───── Given records
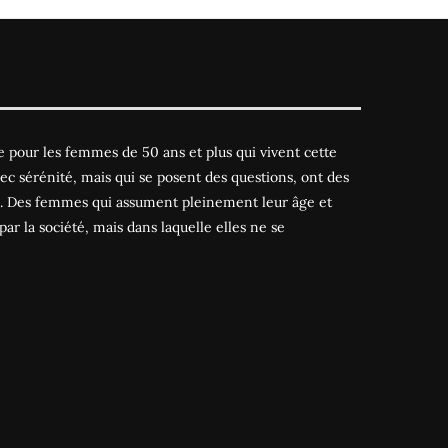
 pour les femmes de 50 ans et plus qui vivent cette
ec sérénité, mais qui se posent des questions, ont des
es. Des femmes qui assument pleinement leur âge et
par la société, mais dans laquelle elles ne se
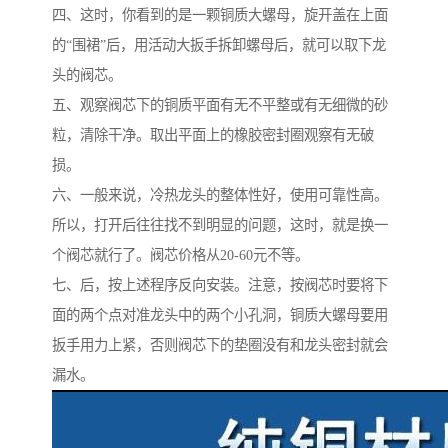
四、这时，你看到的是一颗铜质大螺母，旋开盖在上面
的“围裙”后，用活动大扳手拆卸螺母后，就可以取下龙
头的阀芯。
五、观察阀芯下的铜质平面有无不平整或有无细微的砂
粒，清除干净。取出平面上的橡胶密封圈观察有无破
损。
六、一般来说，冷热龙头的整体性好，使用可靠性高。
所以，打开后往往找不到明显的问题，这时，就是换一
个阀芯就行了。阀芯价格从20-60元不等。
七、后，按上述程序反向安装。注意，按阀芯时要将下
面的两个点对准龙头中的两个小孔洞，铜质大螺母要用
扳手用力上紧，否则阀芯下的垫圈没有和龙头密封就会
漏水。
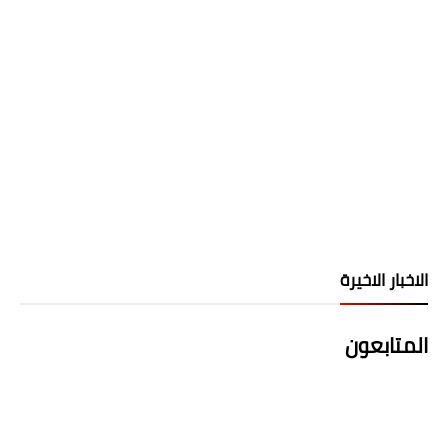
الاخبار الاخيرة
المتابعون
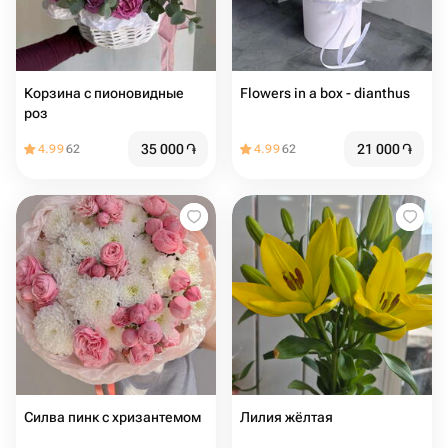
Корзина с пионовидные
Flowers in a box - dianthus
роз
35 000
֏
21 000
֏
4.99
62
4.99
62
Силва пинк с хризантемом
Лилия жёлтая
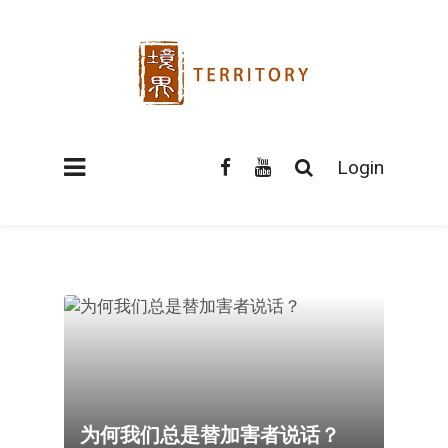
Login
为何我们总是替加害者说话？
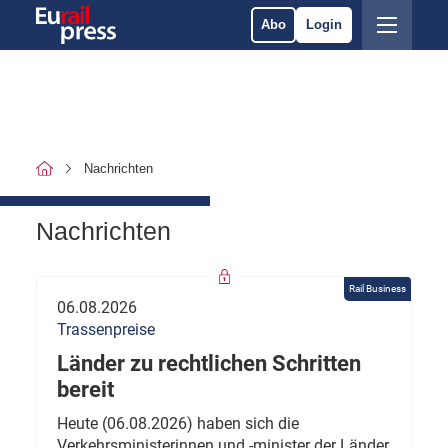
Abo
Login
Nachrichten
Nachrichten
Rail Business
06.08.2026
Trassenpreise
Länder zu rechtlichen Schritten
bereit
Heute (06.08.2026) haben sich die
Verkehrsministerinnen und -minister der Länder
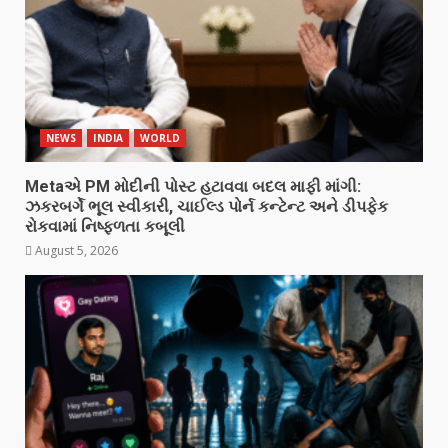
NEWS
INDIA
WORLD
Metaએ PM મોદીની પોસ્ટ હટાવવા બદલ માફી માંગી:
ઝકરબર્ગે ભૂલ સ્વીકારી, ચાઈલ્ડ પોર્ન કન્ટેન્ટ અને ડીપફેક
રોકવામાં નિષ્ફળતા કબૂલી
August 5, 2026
──────────
> **Instruction**:
Copy out each line of the material above that contains the word "mais", treating uppercase and lowercase letters as distinct.

> **Task result**:
ec sérénité, mais qui se posent des questions, ont des
par la société, mais dans laquelle elles ne se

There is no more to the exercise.